_Exercise materials_
---------------

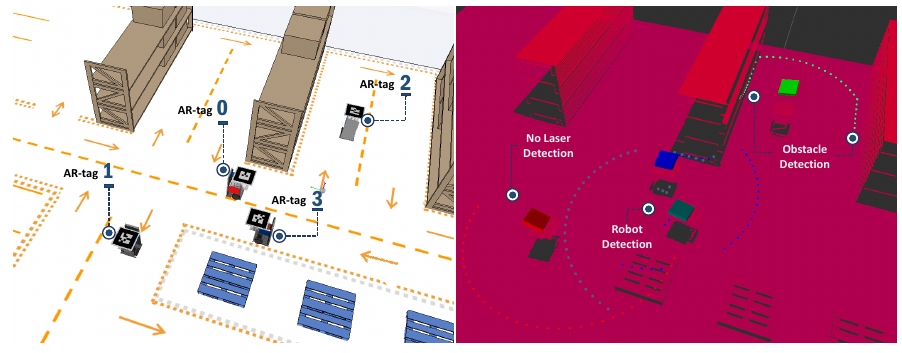
Figure 10. Example of virtual LRFs in the ARENA.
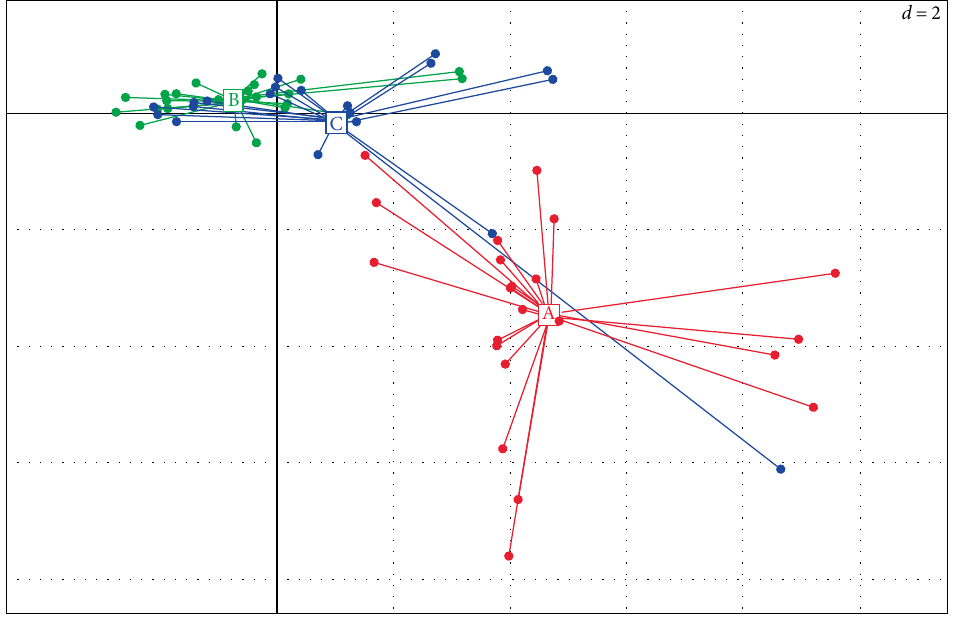
Figure 6: RLQ diagram as defined by the first two axes with projection of the faunal assemblages. The 𝑑 value in the upper right corner is the scale of the graph given by a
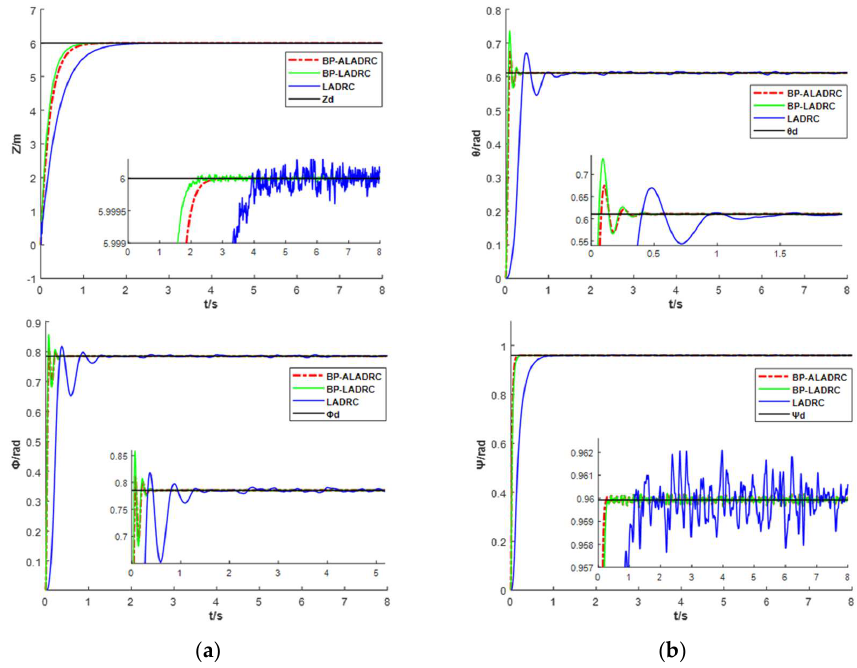
Figure 7. System output: (a) Altitude and Roll angle output; (b) Pitch and Yaw angle output.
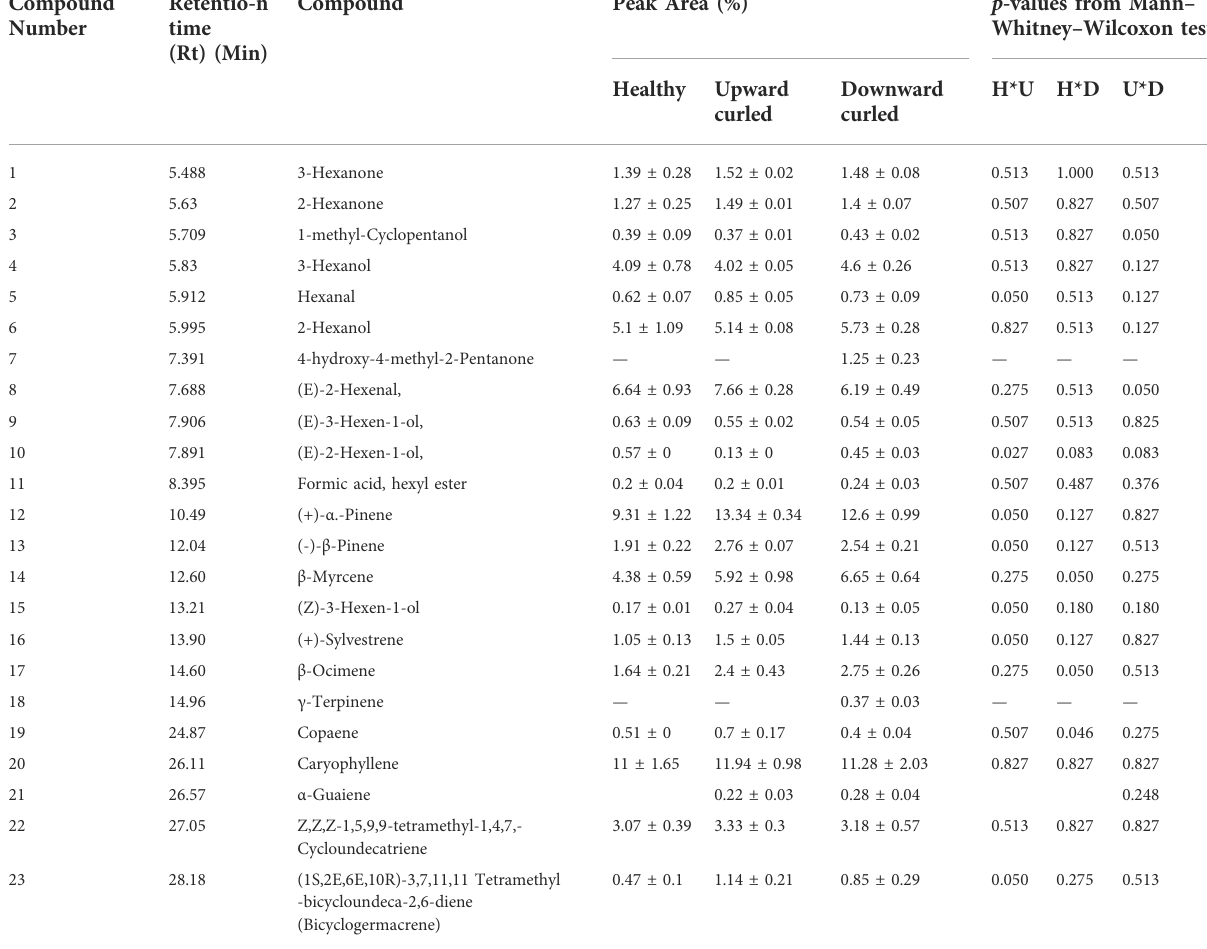
TABLE 1 Comparative analysis of volatile organic compounds (VOC ’ s) from different stages of cotton through GC-MS. Compound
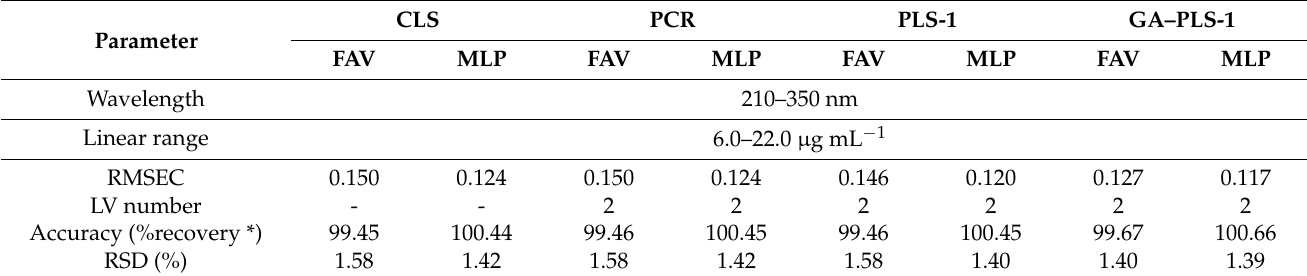
Table 4. Calculated validation parameters for the developed chemometric models.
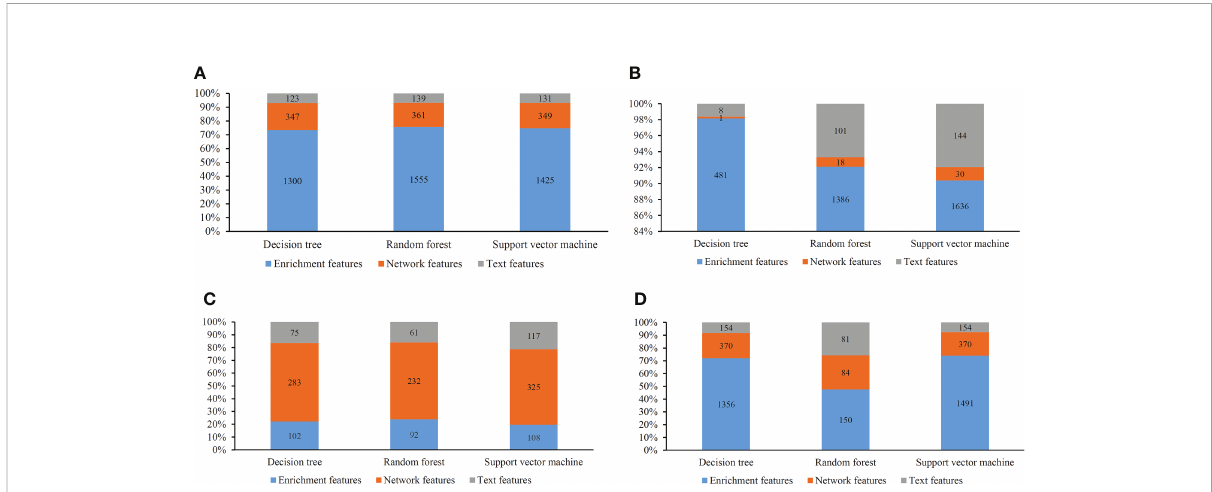
FIGURE 8 Distribution of the optimal features for different classi fi cation algorithms and feature lists. (A) Lasso feature list; (B) mRMR feature list; (C) MCFS feature list; (D) LightGBM feature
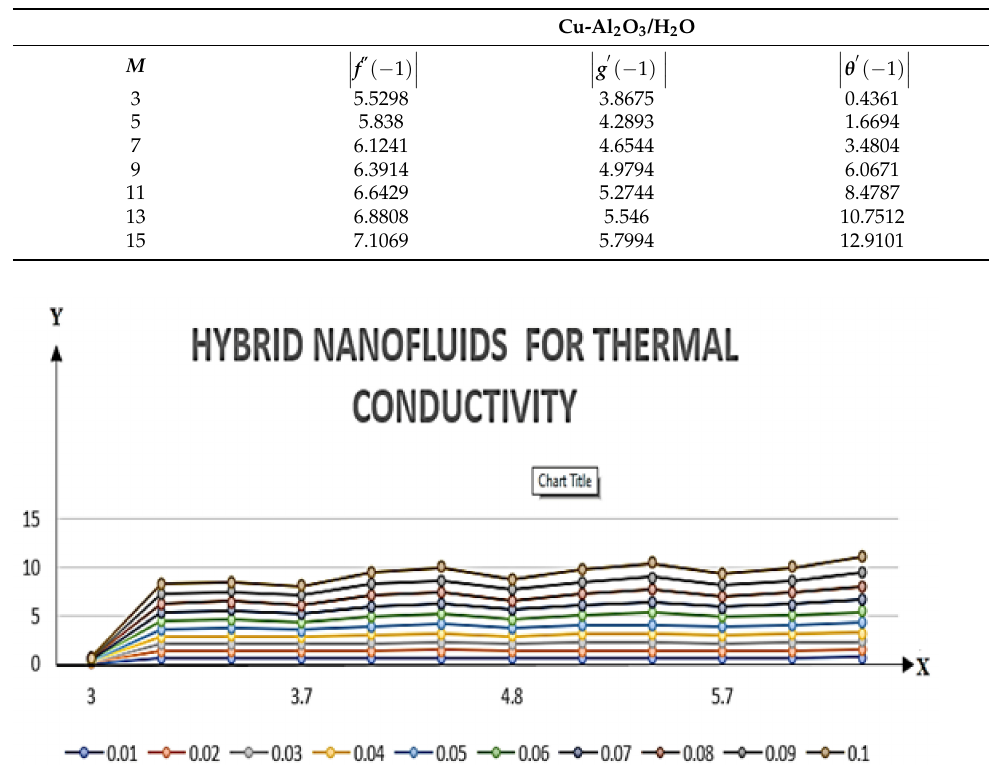
Table 7. Magnetic-filed effect in f (cid:48)(cid:48) ( η ) , g (cid:48) ( η ) and θ (cid:48) ( η ) at lower wall = − 1, Re = 1, ϕ 1 = ϕ 2 = 0.02, Ec = 0.00068, Pr = 6.2.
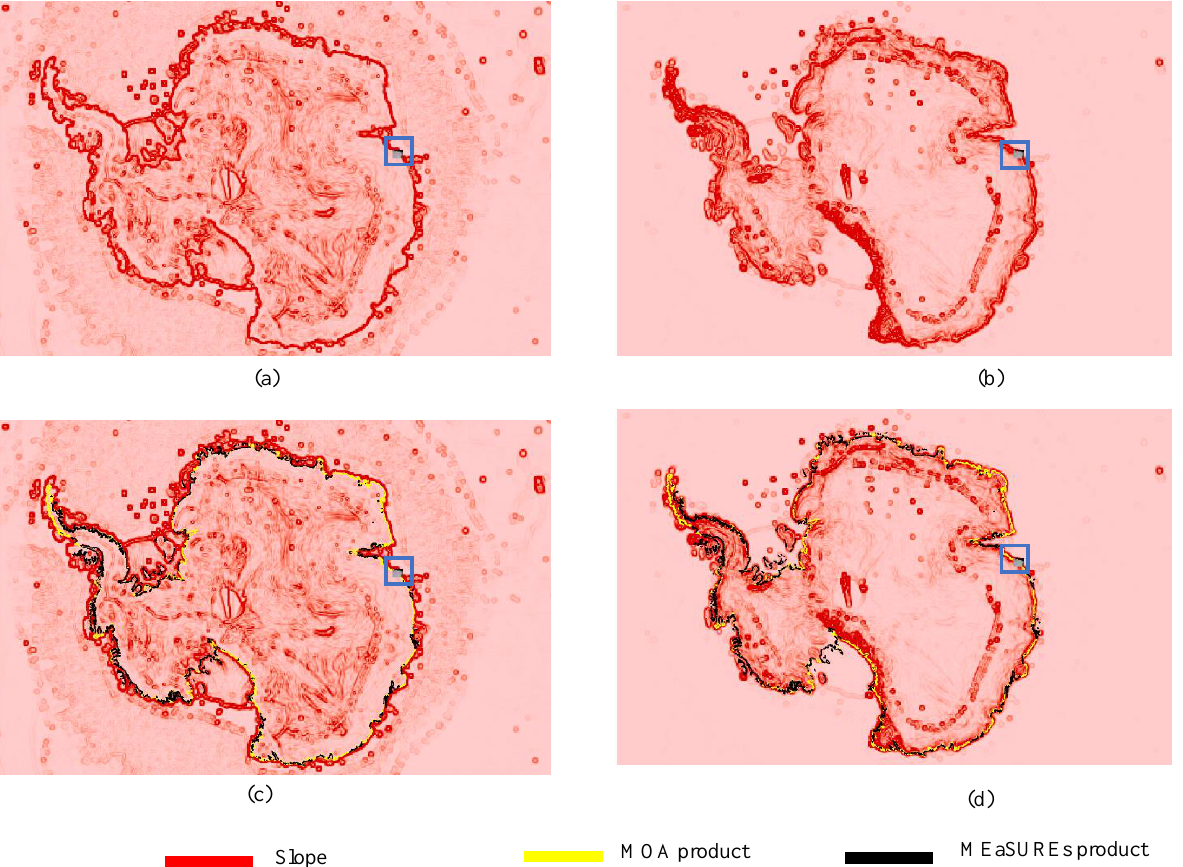
Fig.4.(a) the degree representation result;(b) the percentage representation result;(c) The result of the degree representation result extraction(the red line) , the existing Moa product(the yellow line) and the InSAR_GL_Antarctica product(the black line);(d) The result of the percentage representation result extraction(the red line) , the existing Moa product(the yellow line) and the InSAR_GL_Antarctica product(the black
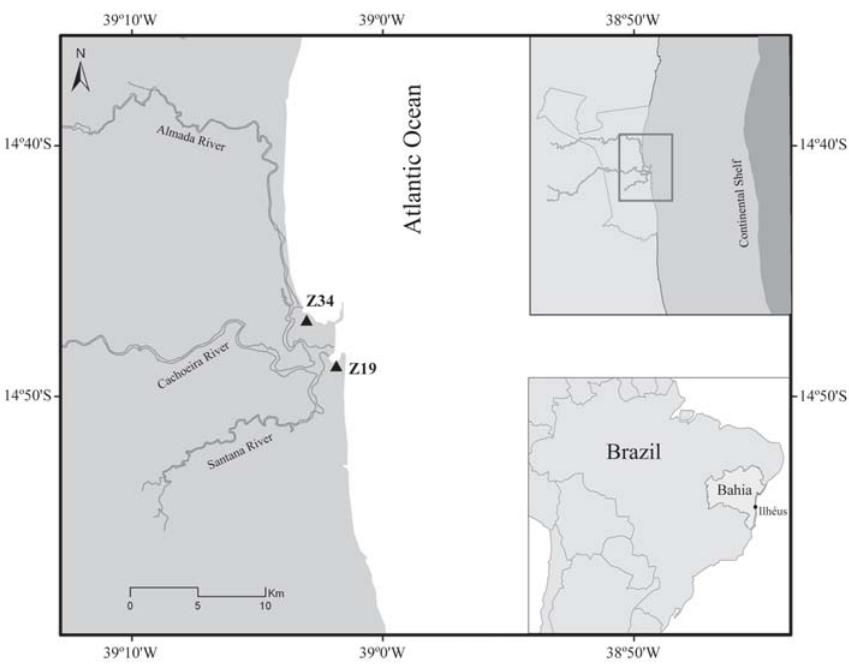
Fig. 1. Map of Bahia State, Brazil, indicating the location of the fishing colonies Z19 and Z34, continental shelf and the municipality of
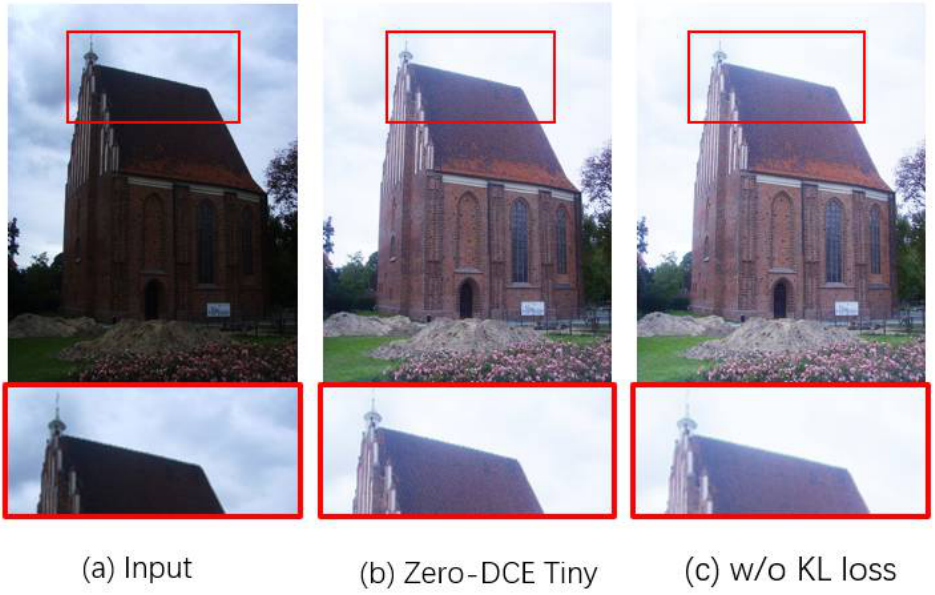
Figure 6. Sensory comparison of kl loss ablation experiment. Subfigure ( a ) shows the original input, subfigure ( b ) shows the enhanced image result through Zero-DCE Tiny method, subfigure ( c ) shows the image enhancement result after removing channel consistency loss.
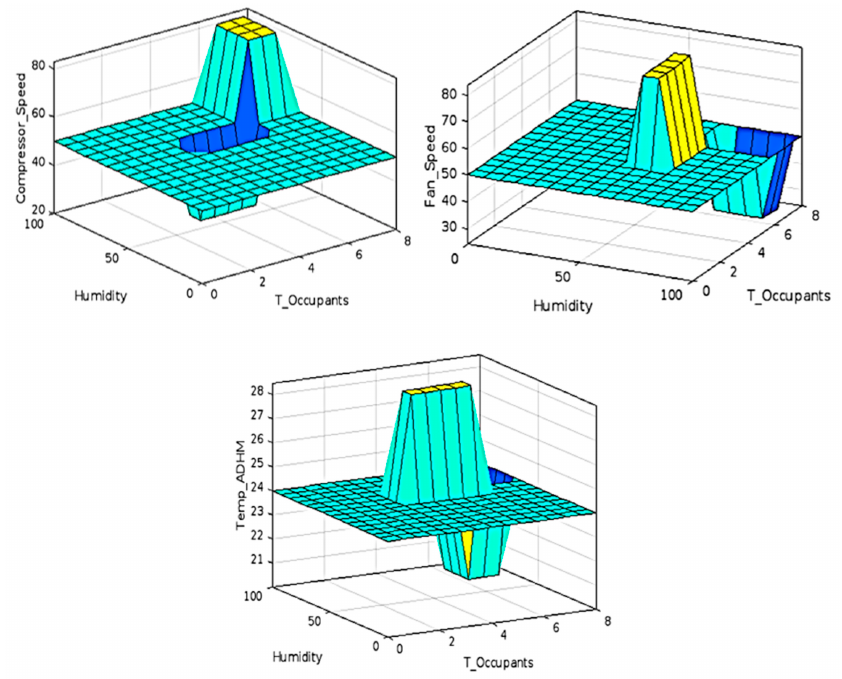
Figure 3. Surface viewer of compressor speed, fan speed, and temperature in relation to T-occupants (truth) and humidity.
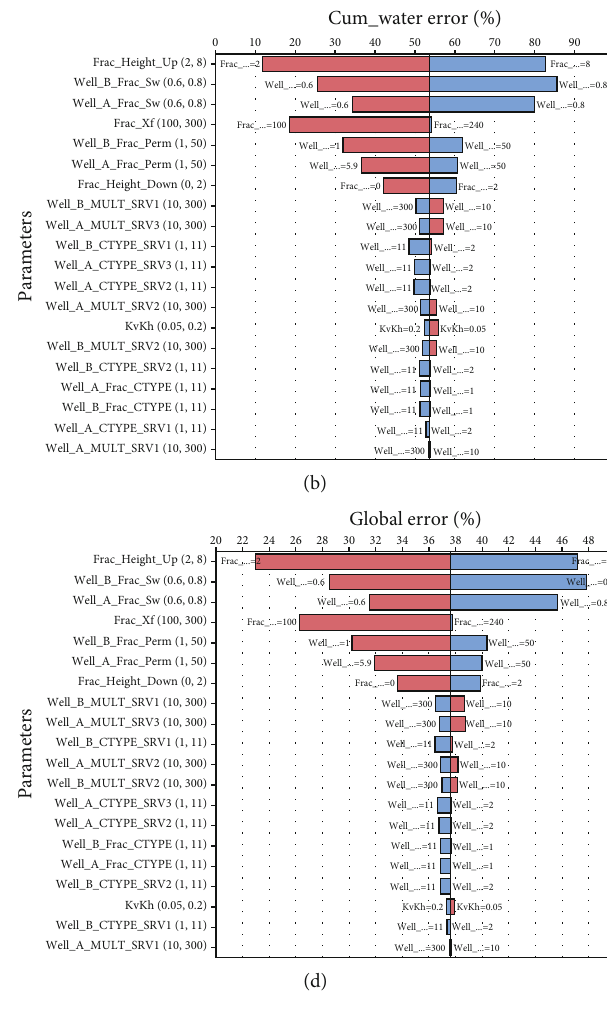
Figure 7: Tornado charts for sensitivity analysis results: (a) cumulative gas production error, (b) cumulative water production error, (c) bottom-hole pressure error, and (d) the global error which is the weighted sum of the three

---------------

_About this task_
The expected answer is a copy of every line in the entries that holds the word "through".

_Solution to this task_
TABLE 1 Comparative analysis of volatile organic compounds (VOC ’ s) from different stages of cotton through GC-MS. Compound
Figure 6. Sensory comparison of kl loss ablation experiment. Subfigure ( a ) shows the original input, subfigure ( b ) shows the enhanced image result through Zero-DCE Tiny method, subfigure ( c ) shows the image enhancement result after removing channel consistency loss.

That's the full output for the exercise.